→ **INSTRUCTIONS TO FOLLOW**: Return the records below exactly as they are written.

----

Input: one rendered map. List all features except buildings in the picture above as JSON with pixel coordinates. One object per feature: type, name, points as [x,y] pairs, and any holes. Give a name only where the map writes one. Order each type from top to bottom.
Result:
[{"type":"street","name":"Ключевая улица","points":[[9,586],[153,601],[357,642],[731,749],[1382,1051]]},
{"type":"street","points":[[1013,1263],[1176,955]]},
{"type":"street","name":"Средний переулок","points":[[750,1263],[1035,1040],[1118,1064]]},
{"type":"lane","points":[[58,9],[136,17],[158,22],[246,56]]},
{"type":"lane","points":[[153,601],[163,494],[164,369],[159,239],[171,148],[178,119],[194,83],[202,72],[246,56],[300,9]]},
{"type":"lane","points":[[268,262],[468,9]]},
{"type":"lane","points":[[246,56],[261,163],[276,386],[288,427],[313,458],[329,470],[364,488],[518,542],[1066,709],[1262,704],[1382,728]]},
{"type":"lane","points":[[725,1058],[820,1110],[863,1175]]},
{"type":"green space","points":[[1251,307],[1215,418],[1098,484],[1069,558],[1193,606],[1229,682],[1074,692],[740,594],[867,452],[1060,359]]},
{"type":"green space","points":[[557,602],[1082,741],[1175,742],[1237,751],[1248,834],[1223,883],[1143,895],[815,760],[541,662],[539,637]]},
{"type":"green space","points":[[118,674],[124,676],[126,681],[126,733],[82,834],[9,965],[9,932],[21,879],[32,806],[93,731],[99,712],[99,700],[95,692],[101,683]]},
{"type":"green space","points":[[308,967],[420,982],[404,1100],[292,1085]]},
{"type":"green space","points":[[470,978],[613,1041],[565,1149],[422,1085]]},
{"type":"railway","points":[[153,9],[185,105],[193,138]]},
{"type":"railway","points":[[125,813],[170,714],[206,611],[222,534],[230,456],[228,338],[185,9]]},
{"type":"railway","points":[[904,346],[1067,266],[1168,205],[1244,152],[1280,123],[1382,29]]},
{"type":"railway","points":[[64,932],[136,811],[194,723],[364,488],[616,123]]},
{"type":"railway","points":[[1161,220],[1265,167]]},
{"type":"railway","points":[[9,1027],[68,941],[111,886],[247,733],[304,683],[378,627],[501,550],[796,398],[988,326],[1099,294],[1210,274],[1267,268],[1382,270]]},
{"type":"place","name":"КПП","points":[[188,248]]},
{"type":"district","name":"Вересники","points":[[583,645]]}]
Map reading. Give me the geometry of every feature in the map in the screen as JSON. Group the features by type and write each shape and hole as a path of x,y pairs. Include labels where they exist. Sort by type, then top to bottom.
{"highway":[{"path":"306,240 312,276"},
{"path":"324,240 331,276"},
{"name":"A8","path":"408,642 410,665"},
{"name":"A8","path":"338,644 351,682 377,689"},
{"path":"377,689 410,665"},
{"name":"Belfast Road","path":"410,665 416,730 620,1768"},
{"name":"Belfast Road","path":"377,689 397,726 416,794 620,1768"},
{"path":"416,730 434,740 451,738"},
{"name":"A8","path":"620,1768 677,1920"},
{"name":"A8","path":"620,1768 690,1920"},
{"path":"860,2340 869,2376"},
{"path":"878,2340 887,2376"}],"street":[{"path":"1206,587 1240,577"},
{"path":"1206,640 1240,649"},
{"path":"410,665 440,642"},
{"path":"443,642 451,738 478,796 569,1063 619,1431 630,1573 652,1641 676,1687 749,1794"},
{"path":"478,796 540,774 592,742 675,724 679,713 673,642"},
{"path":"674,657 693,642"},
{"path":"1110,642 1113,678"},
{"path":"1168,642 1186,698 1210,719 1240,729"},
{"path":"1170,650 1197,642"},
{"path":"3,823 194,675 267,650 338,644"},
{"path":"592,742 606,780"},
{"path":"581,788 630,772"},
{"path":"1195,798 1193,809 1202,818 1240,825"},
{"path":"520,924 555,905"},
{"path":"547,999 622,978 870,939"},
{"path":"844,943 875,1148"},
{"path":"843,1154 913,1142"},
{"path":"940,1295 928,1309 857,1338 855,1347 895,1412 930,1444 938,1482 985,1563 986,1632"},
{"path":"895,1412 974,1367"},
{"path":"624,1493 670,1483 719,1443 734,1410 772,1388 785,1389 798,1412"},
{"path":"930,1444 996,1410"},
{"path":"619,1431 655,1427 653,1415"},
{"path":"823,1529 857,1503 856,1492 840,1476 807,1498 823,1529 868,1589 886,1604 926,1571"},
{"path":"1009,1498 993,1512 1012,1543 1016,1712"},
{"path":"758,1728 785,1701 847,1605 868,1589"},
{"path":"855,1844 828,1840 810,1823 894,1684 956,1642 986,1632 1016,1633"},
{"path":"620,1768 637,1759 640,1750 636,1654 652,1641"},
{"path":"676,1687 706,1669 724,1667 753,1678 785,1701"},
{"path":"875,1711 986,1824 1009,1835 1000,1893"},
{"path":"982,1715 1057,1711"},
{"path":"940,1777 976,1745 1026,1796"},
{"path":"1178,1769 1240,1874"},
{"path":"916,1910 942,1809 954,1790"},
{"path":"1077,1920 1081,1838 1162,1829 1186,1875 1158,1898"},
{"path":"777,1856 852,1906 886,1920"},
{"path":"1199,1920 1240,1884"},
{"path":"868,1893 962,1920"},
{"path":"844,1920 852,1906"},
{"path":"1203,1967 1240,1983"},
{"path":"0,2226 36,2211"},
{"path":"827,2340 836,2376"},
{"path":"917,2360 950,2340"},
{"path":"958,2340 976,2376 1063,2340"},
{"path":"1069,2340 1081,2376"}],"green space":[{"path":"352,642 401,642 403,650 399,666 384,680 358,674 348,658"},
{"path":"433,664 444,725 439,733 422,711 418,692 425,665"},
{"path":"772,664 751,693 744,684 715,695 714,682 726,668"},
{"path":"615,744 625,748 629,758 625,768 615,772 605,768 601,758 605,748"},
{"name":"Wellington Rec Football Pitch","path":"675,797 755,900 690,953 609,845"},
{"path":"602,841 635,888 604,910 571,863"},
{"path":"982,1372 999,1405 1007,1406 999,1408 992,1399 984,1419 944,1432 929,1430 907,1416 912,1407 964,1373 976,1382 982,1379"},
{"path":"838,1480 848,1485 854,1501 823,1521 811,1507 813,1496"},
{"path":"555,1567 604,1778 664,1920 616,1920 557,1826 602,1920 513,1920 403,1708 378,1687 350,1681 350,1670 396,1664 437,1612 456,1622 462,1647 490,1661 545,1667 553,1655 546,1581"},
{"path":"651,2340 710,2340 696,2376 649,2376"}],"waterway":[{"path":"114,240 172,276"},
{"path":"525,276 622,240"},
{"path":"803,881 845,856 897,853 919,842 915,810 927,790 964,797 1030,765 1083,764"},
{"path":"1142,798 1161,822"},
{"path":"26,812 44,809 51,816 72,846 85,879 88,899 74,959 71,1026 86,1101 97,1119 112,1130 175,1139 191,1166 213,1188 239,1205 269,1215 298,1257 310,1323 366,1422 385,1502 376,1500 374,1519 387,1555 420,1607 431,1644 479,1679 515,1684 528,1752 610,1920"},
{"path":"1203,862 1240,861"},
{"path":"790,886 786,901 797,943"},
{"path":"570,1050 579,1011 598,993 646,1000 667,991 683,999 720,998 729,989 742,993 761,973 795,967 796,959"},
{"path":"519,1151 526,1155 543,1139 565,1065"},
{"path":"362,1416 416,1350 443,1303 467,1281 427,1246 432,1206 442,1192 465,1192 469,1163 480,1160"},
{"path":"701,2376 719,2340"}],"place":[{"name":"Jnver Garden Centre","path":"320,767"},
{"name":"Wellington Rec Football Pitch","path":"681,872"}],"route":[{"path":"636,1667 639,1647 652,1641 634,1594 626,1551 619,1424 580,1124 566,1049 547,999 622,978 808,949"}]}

----

→ **RESULT FOR THIS EXERCISE**:
Input: one rendered map. List all features except buildings in the picture above as JSON with pixel coordinates. One object per feature: type, name, points as [x,y] pairs, and any holes. Give a name only where the map writes one. Order each type from top to bottom.
Result:
[{"type":"street","name":"Ключевая улица","points":[[9,586],[153,601],[357,642],[731,749],[1382,1051]]},
{"type":"street","points":[[1013,1263],[1176,955]]},
{"type":"street","name":"Средний переулок","points":[[750,1263],[1035,1040],[1118,1064]]},
{"type":"lane","points":[[58,9],[136,17],[158,22],[246,56]]},
{"type":"lane","points":[[153,601],[163,494],[164,369],[159,239],[171,148],[178,119],[194,83],[202,72],[246,56],[300,9]]},
{"type":"lane","points":[[268,262],[468,9]]},
{"type":"lane","points":[[246,56],[261,163],[276,386],[288,427],[313,458],[329,470],[364,488],[518,542],[1066,709],[1262,704],[1382,728]]},
{"type":"lane","points":[[725,1058],[820,1110],[863,1175]]},
{"type":"green space","points":[[1251,307],[1215,418],[1098,484],[1069,558],[1193,606],[1229,682],[1074,692],[740,594],[867,452],[1060,359]]},
{"type":"green space","points":[[557,602],[1082,741],[1175,742],[1237,751],[1248,834],[1223,883],[1143,895],[815,760],[541,662],[539,637]]},
{"type":"green space","points":[[118,674],[124,676],[126,681],[126,733],[82,834],[9,965],[9,932],[21,879],[32,806],[93,731],[99,712],[99,700],[95,692],[101,683]]},
{"type":"green space","points":[[308,967],[420,982],[404,1100],[292,1085]]},
{"type":"green space","points":[[470,978],[613,1041],[565,1149],[422,1085]]},
{"type":"railway","points":[[153,9],[185,105],[193,138]]},
{"type":"railway","points":[[125,813],[170,714],[206,611],[222,534],[230,456],[228,338],[185,9]]},
{"type":"railway","points":[[904,346],[1067,266],[1168,205],[1244,152],[1280,123],[1382,29]]},
{"type":"railway","points":[[64,932],[136,811],[194,723],[364,488],[616,123]]},
{"type":"railway","points":[[1161,220],[1265,167]]},
{"type":"railway","points":[[9,1027],[68,941],[111,886],[247,733],[304,683],[378,627],[501,550],[796,398],[988,326],[1099,294],[1210,274],[1267,268],[1382,270]]},
{"type":"place","name":"КПП","points":[[188,248]]},
{"type":"district","name":"Вересники","points":[[583,645]]}]
Map reading. Give me the geometry of every feature in the map in the screen as JSON. Group the features by type and write each shape and hole as a path of x,y pairs. Include labels where they exist. Sort by type, then top to bottom.
{"highway":[{"path":"306,240 312,276"},
{"path":"324,240 331,276"},
{"name":"A8","path":"408,642 410,665"},
{"name":"A8","path":"338,644 351,682 377,689"},
{"path":"377,689 410,665"},
{"name":"Belfast Road","path":"410,665 416,730 620,1768"},
{"name":"Belfast Road","path":"377,689 397,726 416,794 620,1768"},
{"path":"416,730 434,740 451,738"},
{"name":"A8","path":"620,1768 677,1920"},
{"name":"A8","path":"620,1768 690,1920"},
{"path":"860,2340 869,2376"},
{"path":"878,2340 887,2376"}],"street":[{"path":"1206,587 1240,577"},
{"path":"1206,640 1240,649"},
{"path":"410,665 440,642"},
{"path":"443,642 451,738 478,796 569,1063 619,1431 630,1573 652,1641 676,1687 749,1794"},
{"path":"478,796 540,774 592,742 675,724 679,713 673,642"},
{"path":"674,657 693,642"},
{"path":"1110,642 1113,678"},
{"path":"1168,642 1186,698 1210,719 1240,729"},
{"path":"1170,650 1197,642"},
{"path":"3,823 194,675 267,650 338,644"},
{"path":"592,742 606,780"},
{"path":"581,788 630,772"},
{"path":"1195,798 1193,809 1202,818 1240,825"},
{"path":"520,924 555,905"},
{"path":"547,999 622,978 870,939"},
{"path":"844,943 875,1148"},
{"path":"843,1154 913,1142"},
{"path":"940,1295 928,1309 857,1338 855,1347 895,1412 930,1444 938,1482 985,1563 986,1632"},
{"path":"895,1412 974,1367"},
{"path":"624,1493 670,1483 719,1443 734,1410 772,1388 785,1389 798,1412"},
{"path":"930,1444 996,1410"},
{"path":"619,1431 655,1427 653,1415"},
{"path":"823,1529 857,1503 856,1492 840,1476 807,1498 823,1529 868,1589 886,1604 926,1571"},
{"path":"1009,1498 993,1512 1012,1543 1016,1712"},
{"path":"758,1728 785,1701 847,1605 868,1589"},
{"path":"855,1844 828,1840 810,1823 894,1684 956,1642 986,1632 1016,1633"},
{"path":"620,1768 637,1759 640,1750 636,1654 652,1641"},
{"path":"676,1687 706,1669 724,1667 753,1678 785,1701"},
{"path":"875,1711 986,1824 1009,1835 1000,1893"},
{"path":"982,1715 1057,1711"},
{"path":"940,1777 976,1745 1026,1796"},
{"path":"1178,1769 1240,1874"},
{"path":"916,1910 942,1809 954,1790"},
{"path":"1077,1920 1081,1838 1162,1829 1186,1875 1158,1898"},
{"path":"777,1856 852,1906 886,1920"},
{"path":"1199,1920 1240,1884"},
{"path":"868,1893 962,1920"},
{"path":"844,1920 852,1906"},
{"path":"1203,1967 1240,1983"},
{"path":"0,2226 36,2211"},
{"path":"827,2340 836,2376"},
{"path":"917,2360 950,2340"},
{"path":"958,2340 976,2376 1063,2340"},
{"path":"1069,2340 1081,2376"}],"green space":[{"path":"352,642 401,642 403,650 399,666 384,680 358,674 348,658"},
{"path":"433,664 444,725 439,733 422,711 418,692 425,665"},
{"path":"772,664 751,693 744,684 715,695 714,682 726,668"},
{"path":"615,744 625,748 629,758 625,768 615,772 605,768 601,758 605,748"},
{"name":"Wellington Rec Football Pitch","path":"675,797 755,900 690,953 609,845"},
{"path":"602,841 635,888 604,910 571,863"},
{"path":"982,1372 999,1405 1007,1406 999,1408 992,1399 984,1419 944,1432 929,1430 907,1416 912,1407 964,1373 976,1382 982,1379"},
{"path":"838,1480 848,1485 854,1501 823,1521 811,1507 813,1496"},
{"path":"555,1567 604,1778 664,1920 616,1920 557,1826 602,1920 513,1920 403,1708 378,1687 350,1681 350,1670 396,1664 437,1612 456,1622 462,1647 490,1661 545,1667 553,1655 546,1581"},
{"path":"651,2340 710,2340 696,2376 649,2376"}],"waterway":[{"path":"114,240 172,276"},
{"path":"525,276 622,240"},
{"path":"803,881 845,856 897,853 919,842 915,810 927,790 964,797 1030,765 1083,764"},
{"path":"1142,798 1161,822"},
{"path":"26,812 44,809 51,816 72,846 85,879 88,899 74,959 71,1026 86,1101 97,1119 112,1130 175,1139 191,1166 213,1188 239,1205 269,1215 298,1257 310,1323 366,1422 385,1502 376,1500 374,1519 387,1555 420,1607 431,1644 479,1679 515,1684 528,1752 610,1920"},
{"path":"1203,862 1240,861"},
{"path":"790,886 786,901 797,943"},
{"path":"570,1050 579,1011 598,993 646,1000 667,991 683,999 720,998 729,989 742,993 761,973 795,967 796,959"},
{"path":"519,1151 526,1155 543,1139 565,1065"},
{"path":"362,1416 416,1350 443,1303 467,1281 427,1246 432,1206 442,1192 465,1192 469,1163 480,1160"},
{"path":"701,2376 719,2340"}],"place":[{"name":"Jnver Garden Centre","path":"320,767"},
{"name":"Wellington Rec Football Pitch","path":"681,872"}],"route":[{"path":"636,1667 639,1647 652,1641 634,1594 626,1551 619,1424 580,1124 566,1049 547,999 622,978 808,949"}]}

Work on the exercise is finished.